═══ DATA FOR REVIEW

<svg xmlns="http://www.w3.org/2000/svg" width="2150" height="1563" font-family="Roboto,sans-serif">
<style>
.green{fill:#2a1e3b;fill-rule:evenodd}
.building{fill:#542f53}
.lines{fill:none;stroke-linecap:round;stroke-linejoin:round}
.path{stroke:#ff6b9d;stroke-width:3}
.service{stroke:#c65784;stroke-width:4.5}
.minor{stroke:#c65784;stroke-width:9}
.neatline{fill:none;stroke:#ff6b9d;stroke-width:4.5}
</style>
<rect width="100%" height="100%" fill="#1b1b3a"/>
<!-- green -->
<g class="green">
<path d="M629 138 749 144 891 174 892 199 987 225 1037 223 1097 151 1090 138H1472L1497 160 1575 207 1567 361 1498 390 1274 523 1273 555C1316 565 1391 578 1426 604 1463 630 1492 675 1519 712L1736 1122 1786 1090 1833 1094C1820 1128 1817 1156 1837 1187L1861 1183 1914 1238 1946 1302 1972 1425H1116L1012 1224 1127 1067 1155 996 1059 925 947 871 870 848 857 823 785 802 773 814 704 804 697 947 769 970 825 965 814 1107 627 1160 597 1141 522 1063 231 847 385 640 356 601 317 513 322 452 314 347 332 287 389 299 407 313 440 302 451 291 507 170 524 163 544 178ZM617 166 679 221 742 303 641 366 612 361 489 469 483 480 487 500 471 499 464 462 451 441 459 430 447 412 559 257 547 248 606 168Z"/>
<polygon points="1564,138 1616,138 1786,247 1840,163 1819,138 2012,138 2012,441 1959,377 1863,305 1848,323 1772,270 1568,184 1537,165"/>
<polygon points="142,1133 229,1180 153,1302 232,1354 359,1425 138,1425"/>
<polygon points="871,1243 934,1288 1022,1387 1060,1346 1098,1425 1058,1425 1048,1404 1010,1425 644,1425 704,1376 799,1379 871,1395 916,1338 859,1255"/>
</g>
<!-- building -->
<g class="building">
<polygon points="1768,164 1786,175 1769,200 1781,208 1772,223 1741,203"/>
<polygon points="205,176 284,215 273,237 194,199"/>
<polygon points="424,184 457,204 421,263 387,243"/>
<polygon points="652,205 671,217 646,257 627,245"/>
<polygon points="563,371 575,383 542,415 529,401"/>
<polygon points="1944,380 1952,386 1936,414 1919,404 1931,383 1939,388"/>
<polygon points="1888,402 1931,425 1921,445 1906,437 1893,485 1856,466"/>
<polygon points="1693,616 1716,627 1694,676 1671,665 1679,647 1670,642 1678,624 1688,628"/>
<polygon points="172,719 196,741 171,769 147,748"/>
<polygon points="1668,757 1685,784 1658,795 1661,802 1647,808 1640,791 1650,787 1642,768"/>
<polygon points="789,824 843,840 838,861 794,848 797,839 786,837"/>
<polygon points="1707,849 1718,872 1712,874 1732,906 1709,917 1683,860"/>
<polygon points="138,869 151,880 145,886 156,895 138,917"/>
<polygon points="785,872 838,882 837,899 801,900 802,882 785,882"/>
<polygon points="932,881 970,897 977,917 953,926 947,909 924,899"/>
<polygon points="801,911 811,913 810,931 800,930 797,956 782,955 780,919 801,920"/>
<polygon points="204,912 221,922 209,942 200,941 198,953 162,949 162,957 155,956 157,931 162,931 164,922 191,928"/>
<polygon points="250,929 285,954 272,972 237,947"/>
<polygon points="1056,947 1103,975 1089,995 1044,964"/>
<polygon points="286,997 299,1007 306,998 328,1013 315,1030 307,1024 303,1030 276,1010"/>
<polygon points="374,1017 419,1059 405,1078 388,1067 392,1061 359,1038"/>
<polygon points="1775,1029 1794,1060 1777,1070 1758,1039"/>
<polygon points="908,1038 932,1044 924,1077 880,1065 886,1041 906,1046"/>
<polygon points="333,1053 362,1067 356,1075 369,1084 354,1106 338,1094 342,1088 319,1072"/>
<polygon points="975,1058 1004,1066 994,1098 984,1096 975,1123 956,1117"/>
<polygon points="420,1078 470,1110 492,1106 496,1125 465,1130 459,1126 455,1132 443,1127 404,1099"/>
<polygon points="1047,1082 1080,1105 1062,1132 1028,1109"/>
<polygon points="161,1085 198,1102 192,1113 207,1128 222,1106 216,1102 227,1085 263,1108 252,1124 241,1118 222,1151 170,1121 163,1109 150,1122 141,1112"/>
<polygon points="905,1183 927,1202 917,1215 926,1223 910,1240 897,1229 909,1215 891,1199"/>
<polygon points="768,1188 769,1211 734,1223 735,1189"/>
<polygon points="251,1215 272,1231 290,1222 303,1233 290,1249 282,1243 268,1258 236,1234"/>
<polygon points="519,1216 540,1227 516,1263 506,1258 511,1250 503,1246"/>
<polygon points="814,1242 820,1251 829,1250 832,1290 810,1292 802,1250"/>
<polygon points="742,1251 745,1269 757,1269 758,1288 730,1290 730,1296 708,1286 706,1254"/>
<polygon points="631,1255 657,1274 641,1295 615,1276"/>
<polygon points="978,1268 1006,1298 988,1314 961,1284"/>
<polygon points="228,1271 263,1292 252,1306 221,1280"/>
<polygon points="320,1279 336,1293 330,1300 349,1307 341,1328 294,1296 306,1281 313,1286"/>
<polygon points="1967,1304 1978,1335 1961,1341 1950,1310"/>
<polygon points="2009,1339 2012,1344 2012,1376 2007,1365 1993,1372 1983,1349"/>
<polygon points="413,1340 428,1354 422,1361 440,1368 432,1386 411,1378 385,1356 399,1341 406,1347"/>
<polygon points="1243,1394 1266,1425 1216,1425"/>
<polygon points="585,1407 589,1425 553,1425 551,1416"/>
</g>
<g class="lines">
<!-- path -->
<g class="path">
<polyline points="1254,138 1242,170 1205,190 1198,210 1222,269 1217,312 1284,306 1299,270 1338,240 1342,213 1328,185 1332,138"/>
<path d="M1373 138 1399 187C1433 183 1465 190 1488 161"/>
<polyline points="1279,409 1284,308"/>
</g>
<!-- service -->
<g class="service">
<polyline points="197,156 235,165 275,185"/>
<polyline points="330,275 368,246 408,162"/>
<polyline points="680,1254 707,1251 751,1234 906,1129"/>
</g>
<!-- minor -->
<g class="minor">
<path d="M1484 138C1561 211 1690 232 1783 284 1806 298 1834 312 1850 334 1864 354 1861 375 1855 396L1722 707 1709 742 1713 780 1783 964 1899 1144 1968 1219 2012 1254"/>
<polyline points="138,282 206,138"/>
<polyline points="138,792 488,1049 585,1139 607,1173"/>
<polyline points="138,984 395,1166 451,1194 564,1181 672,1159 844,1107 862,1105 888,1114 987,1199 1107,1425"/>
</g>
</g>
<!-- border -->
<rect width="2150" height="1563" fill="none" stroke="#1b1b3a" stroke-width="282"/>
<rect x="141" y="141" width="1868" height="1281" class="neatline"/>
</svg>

══════

**PROBLEM TO WORK ON**
Exact copies of every record are required, so retype them in full.

**EXERCISE OUTPUT**
<svg xmlns="http://www.w3.org/2000/svg" width="2150" height="1563" font-family="Roboto,sans-serif">
<style>
.green{fill:#2a1e3b;fill-rule:evenodd}
.building{fill:#542f53}
.lines{fill:none;stroke-linecap:round;stroke-linejoin:round}
.path{stroke:#ff6b9d;stroke-width:3}
.service{stroke:#c65784;stroke-width:4.5}
.minor{stroke:#c65784;stroke-width:9}
.neatline{fill:none;stroke:#ff6b9d;stroke-width:4.5}
</style>
<rect width="100%" height="100%" fill="#1b1b3a"/>
<!-- green -->
<g class="green">
<path d="M629 138 749 144 891 174 892 199 987 225 1037 223 1097 151 1090 138H1472L1497 160 1575 207 1567 361 1498 390 1274 523 1273 555C1316 565 1391 578 1426 604 1463 630 1492 675 1519 712L1736 1122 1786 1090 1833 1094C1820 1128 1817 1156 1837 1187L1861 1183 1914 1238 1946 1302 1972 1425H1116L1012 1224 1127 1067 1155 996 1059 925 947 871 870 848 857 823 785 802 773 814 704 804 697 947 769 970 825 965 814 1107 627 1160 597 1141 522 1063 231 847 385 640 356 601 317 513 322 452 314 347 332 287 389 299 407 313 440 302 451 291 507 170 524 163 544 178ZM617 166 679 221 742 303 641 366 612 361 489 469 483 480 487 500 471 499 464 462 451 441 459 430 447 412 559 257 547 248 606 168Z"/>
<polygon points="1564,138 1616,138 1786,247 1840,163 1819,138 2012,138 2012,441 1959,377 1863,305 1848,323 1772,270 1568,184 1537,165"/>
<polygon points="142,1133 229,1180 153,1302 232,1354 359,1425 138,1425"/>
<polygon points="871,1243 934,1288 1022,1387 1060,1346 1098,1425 1058,1425 1048,1404 1010,1425 644,1425 704,1376 799,1379 871,1395 916,1338 859,1255"/>
</g>
<!-- building -->
<g class="building">
<polygon points="1768,164 1786,175 1769,200 1781,208 1772,223 1741,203"/>
<polygon points="205,176 284,215 273,237 194,199"/>
<polygon points="424,184 457,204 421,263 387,243"/>
<polygon points="652,205 671,217 646,257 627,245"/>
<polygon points="563,371 575,383 542,415 529,401"/>
<polygon points="1944,380 1952,386 1936,414 1919,404 1931,383 1939,388"/>
<polygon points="1888,402 1931,425 1921,445 1906,437 1893,485 1856,466"/>
<polygon points="1693,616 1716,627 1694,676 1671,665 1679,647 1670,642 1678,624 1688,628"/>
<polygon points="172,719 196,741 171,769 147,748"/>
<polygon points="1668,757 1685,784 1658,795 1661,802 1647,808 1640,791 1650,787 1642,768"/>
<polygon points="789,824 843,840 838,861 794,848 797,839 786,837"/>
<polygon points="1707,849 1718,872 1712,874 1732,906 1709,917 1683,860"/>
<polygon points="138,869 151,880 145,886 156,895 138,917"/>
<polygon points="785,872 838,882 837,899 801,900 802,882 785,882"/>
<polygon points="932,881 970,897 977,917 953,926 947,909 924,899"/>
<polygon points="801,911 811,913 810,931 800,930 797,956 782,955 780,919 801,920"/>
<polygon points="204,912 221,922 209,942 200,941 198,953 162,949 162,957 155,956 157,931 162,931 164,922 191,928"/>
<polygon points="250,929 285,954 272,972 237,947"/>
<polygon points="1056,947 1103,975 1089,995 1044,964"/>
<polygon points="286,997 299,1007 306,998 328,1013 315,1030 307,1024 303,1030 276,1010"/>
<polygon points="374,1017 419,1059 405,1078 388,1067 392,1061 359,1038"/>
<polygon points="1775,1029 1794,1060 1777,1070 1758,1039"/>
<polygon points="908,1038 932,1044 924,1077 880,1065 886,1041 906,1046"/>
<polygon points="333,1053 362,1067 356,1075 369,1084 354,1106 338,1094 342,1088 319,1072"/>
<polygon points="975,1058 1004,1066 994,1098 984,1096 975,1123 956,1117"/>
<polygon points="420,1078 470,1110 492,1106 496,1125 465,1130 459,1126 455,1132 443,1127 404,1099"/>
<polygon points="1047,1082 1080,1105 1062,1132 1028,1109"/>
<polygon points="161,1085 198,1102 192,1113 207,1128 222,1106 216,1102 227,1085 263,1108 252,1124 241,1118 222,1151 170,1121 163,1109 150,1122 141,1112"/>
<polygon points="905,1183 927,1202 917,1215 926,1223 910,1240 897,1229 909,1215 891,1199"/>
<polygon points="768,1188 769,1211 734,1223 735,1189"/>
<polygon points="251,1215 272,1231 290,1222 303,1233 290,1249 282,1243 268,1258 236,1234"/>
<polygon points="519,1216 540,1227 516,1263 506,1258 511,1250 503,1246"/>
<polygon points="814,1242 820,1251 829,1250 832,1290 810,1292 802,1250"/>
<polygon points="742,1251 745,1269 757,1269 758,1288 730,1290 730,1296 708,1286 706,1254"/>
<polygon points="631,1255 657,1274 641,1295 615,1276"/>
<polygon points="978,1268 1006,1298 988,1314 961,1284"/>
<polygon points="228,1271 263,1292 252,1306 221,1280"/>
<polygon points="320,1279 336,1293 330,1300 349,1307 341,1328 294,1296 306,1281 313,1286"/>
<polygon points="1967,1304 1978,1335 1961,1341 1950,1310"/>
<polygon points="2009,1339 2012,1344 2012,1376 2007,1365 1993,1372 1983,1349"/>
<polygon points="413,1340 428,1354 422,1361 440,1368 432,1386 411,1378 385,1356 399,1341 406,1347"/>
<polygon points="1243,1394 1266,1425 1216,1425"/>
<polygon points="585,1407 589,1425 553,1425 551,1416"/>
</g>
<g class="lines">
<!-- path -->
<g class="path">
<polyline points="1254,138 1242,170 1205,190 1198,210 1222,269 1217,312 1284,306 1299,270 1338,240 1342,213 1328,185 1332,138"/>
<path d="M1373 138 1399 187C1433 183 1465 190 1488 161"/>
<polyline points="1279,409 1284,308"/>
</g>
<!-- service -->
<g class="service">
<polyline points="197,156 235,165 275,185"/>
<polyline points="330,275 368,246 408,162"/>
<polyline points="680,1254 707,1251 751,1234 906,1129"/>
</g>
<!-- minor -->
<g class="minor">
<path d="M1484 138C1561 211 1690 232 1783 284 1806 298 1834 312 1850 334 1864 354 1861 375 1855 396L1722 707 1709 742 1713 780 1783 964 1899 1144 1968 1219 2012 1254"/>
<polyline points="138,282 206,138"/>
<polyline points="138,792 488,1049 585,1139 607,1173"/>
<polyline points="138,984 395,1166 451,1194 564,1181 672,1159 844,1107 862,1105 888,1114 987,1199 1107,1425"/>
</g>
</g>
<!-- border -->
<rect width="2150" height="1563" fill="none" stroke="#1b1b3a" stroke-width="282"/>
<rect x="141" y="141" width="1868" height="1281" class="neatline"/>
</svg>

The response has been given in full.